- Fleet survey judges van makers over 33 categories
- Mercedes top for reliability, Fiat best overall
- But Ford and VW perform poorly
The UK Fleet Van Market Report 2018 by Sewells Research & Insight doesn’t instantly sound like the most riveting reading – but as a survey of no less than 1,088 ‘fleet decision makers’ it certainly carries the weight of a lot of real-world expertise.
Those decision makers, ‘responsible for running light commercial vehicle fleets that range from a handful of vans to several thousand’, were asked to rank 13 van manufacturers on 33 criteria, covering everything from vehicle performance to cost effectiveness and aftersales support.
So it’s a comprehensive report.

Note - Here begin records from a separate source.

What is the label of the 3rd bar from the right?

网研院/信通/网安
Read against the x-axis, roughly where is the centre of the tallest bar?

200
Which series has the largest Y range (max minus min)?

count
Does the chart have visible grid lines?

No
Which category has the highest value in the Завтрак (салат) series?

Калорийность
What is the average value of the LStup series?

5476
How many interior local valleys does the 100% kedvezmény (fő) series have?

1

And two van makers stood out above the rest in the results – one you’d certainly expect, and another you maybe would not…

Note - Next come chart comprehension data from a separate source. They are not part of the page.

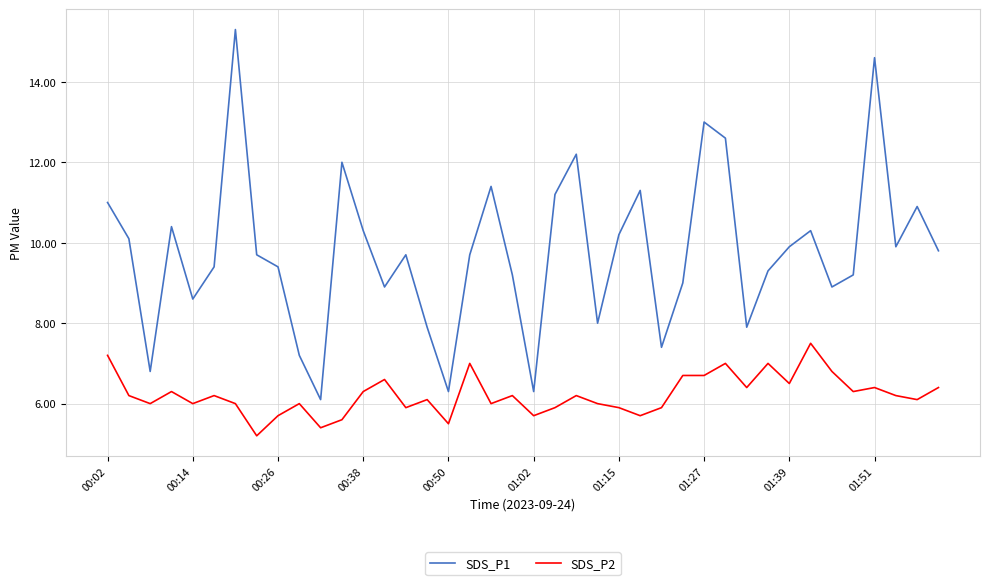

What is the difference between the maximum and minimum values in the SDS_P2 series?

2.3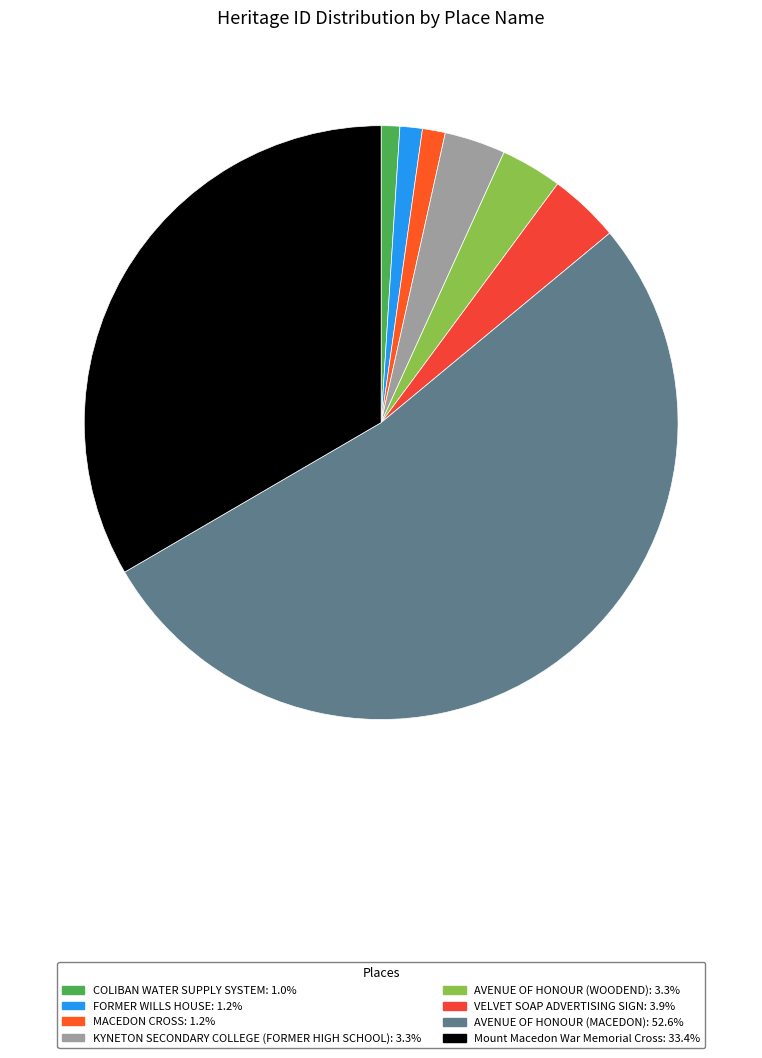

True or false: COLIBAN WATER SUPPLY SYSTEM accounts for 15% of the total.

False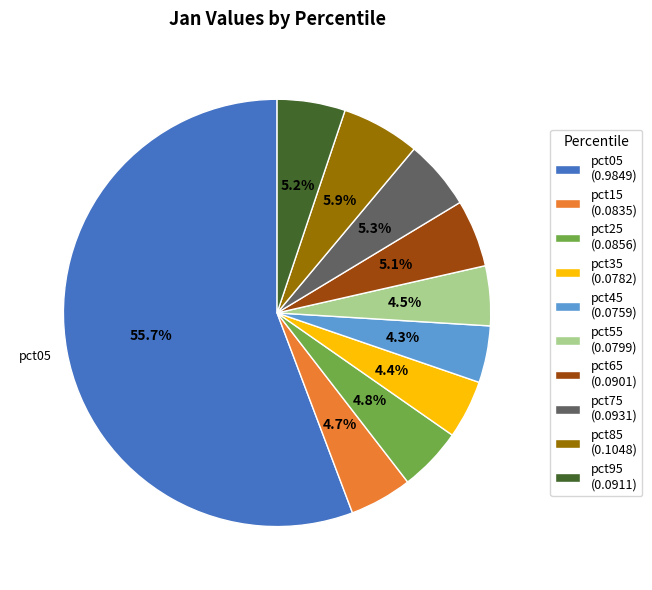

Does pct05 represent more than half of the total?

Yes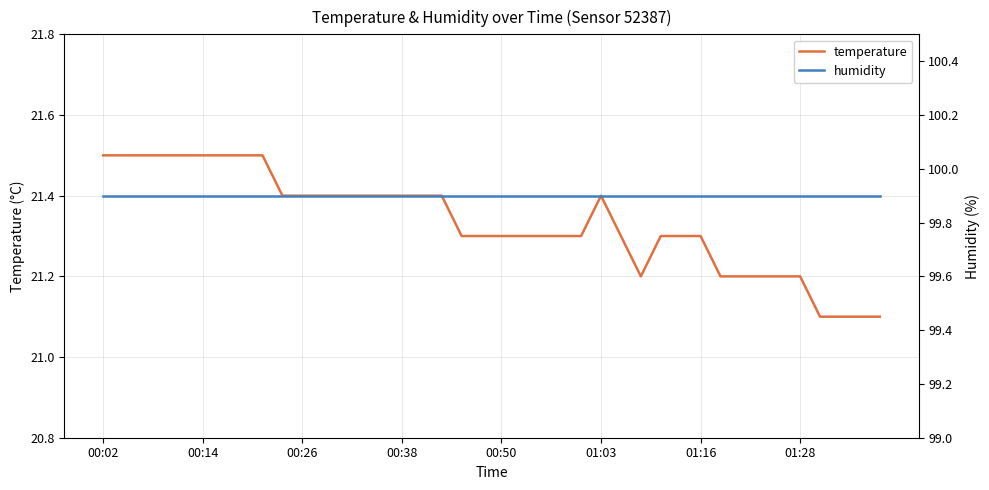

What is the approximate value of temperature at 18?

21.3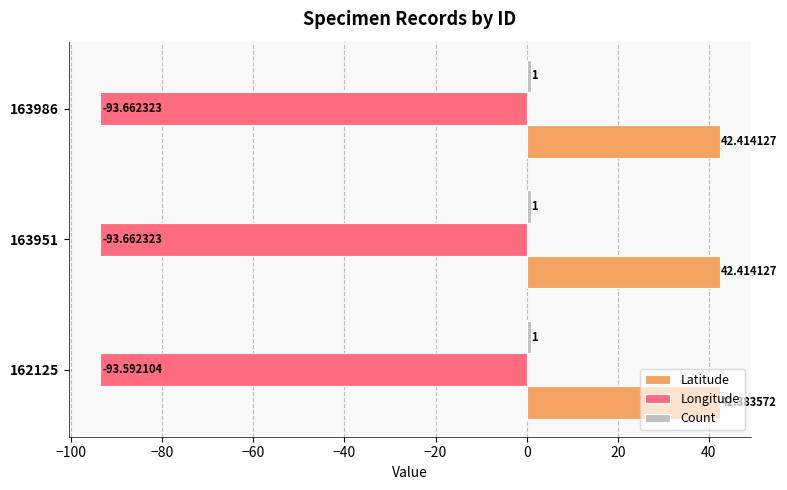

Is the value of Latitude at 163951 greater than the value of Longitude at 163951?

Yes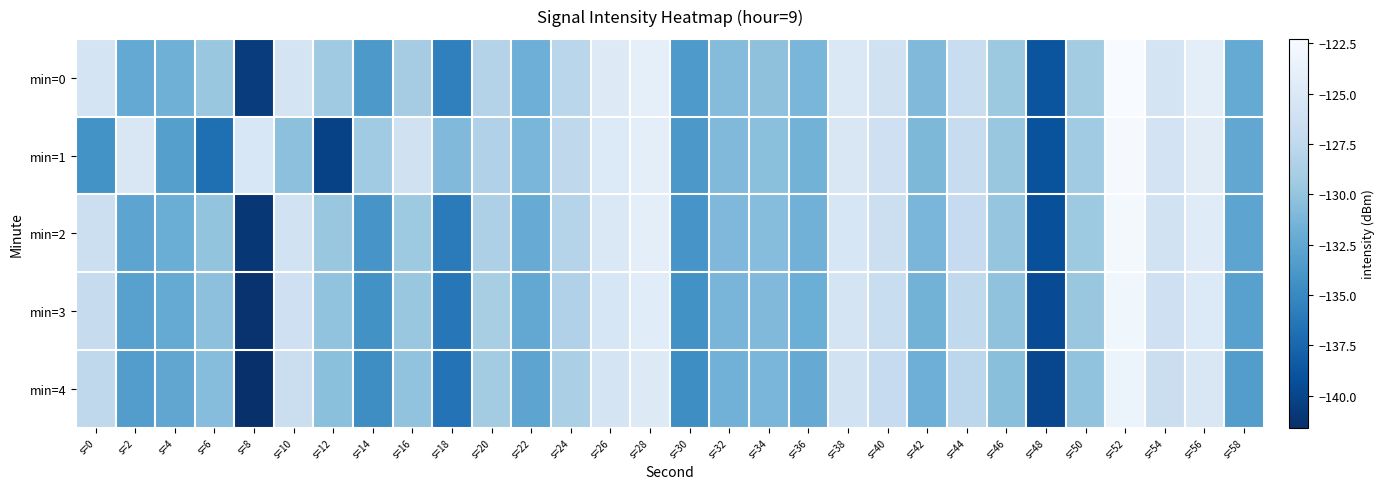

What is the smallest value displayed?

-141.6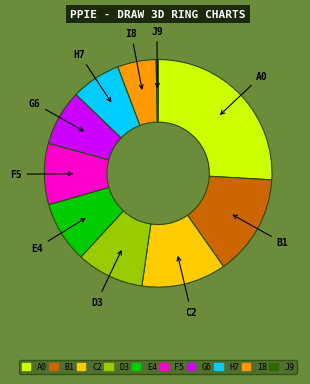

To the nearest percent, what percentage of the pie is pct15?

14%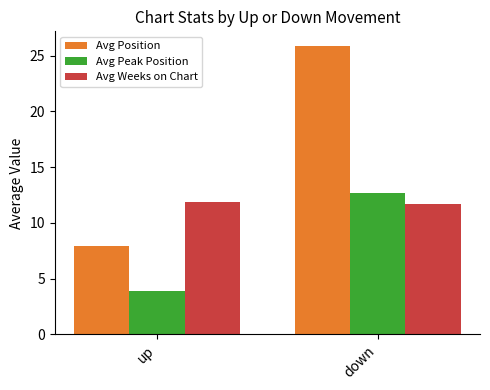

Reading left to right, extract all data points from this chart.

Avg Position: 7.9	25.9
Avg Peak Position: 3.9	12.6
Avg Weeks on Chart: 11.8	11.7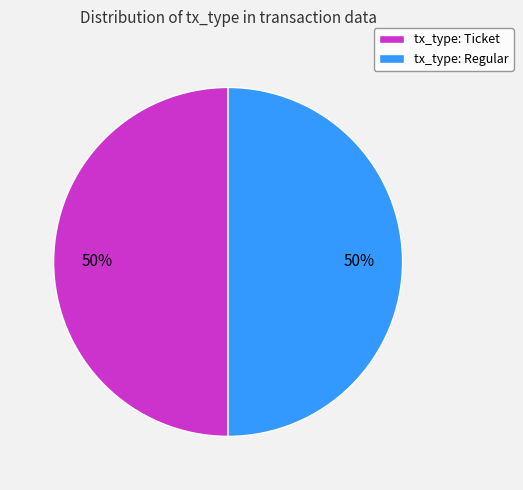

What percentage is the tx_type: Ticket slice, to the nearest percent?

50%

Mercedes-Benz received the highest number of ‘very satisfied’ ratings in 13 of the 33 categories – including victories in the all-important reliability and build quality areas.

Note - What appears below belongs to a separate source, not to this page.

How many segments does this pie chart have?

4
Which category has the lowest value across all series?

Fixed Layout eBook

However, Fiat went one better with more ‘very satisfied’ ratings than other brands in 14 of the 33 categories – including cost effectiveness and the specialist support of its dealer network, two other particularly important areas for van buyers.
Ford managed to achieve the top spot in just one category. A bit of a shock for what is by far the UK’s biggest selling van – and pickup – manufacturer.
It’s even worse news for Volkswagen. Despite the premium image, VW failed to make the top three in any of the 33 categories.
2018 will be a tough market for vans
The report also comments on the general state of the van market as it heads into a new year.
The end of 2017 saw a fall in van sales, due at least in part to economic uncertainty surrounding Brexit. Sewells points out that in such a market, customer satisfaction becomes increasingly important as van makers find themselves fighting over fewer buyers.
Vans remain 99% diesel
Finally, the report expresses concern about the limited number of Euro 6 diesels that have so far made it onto fleets – given the imminent threat of ultra-low emissions zone (ULEZ) regulation, which will soon begin levying large fees against older vehicles in an effort to improve city centre air quality.
In a similar vein, the report reveals that 99% of new van sales are still diesel in the UK – despite the increasing capability of alternative fuel solutions, including all-electric vans.
While many van operators continue to express range anxiety when it comes to electric power, the report claims ‘almost one third of vans drive fewer than 50 miles per day’, a distance easily covered by modern electric solutions.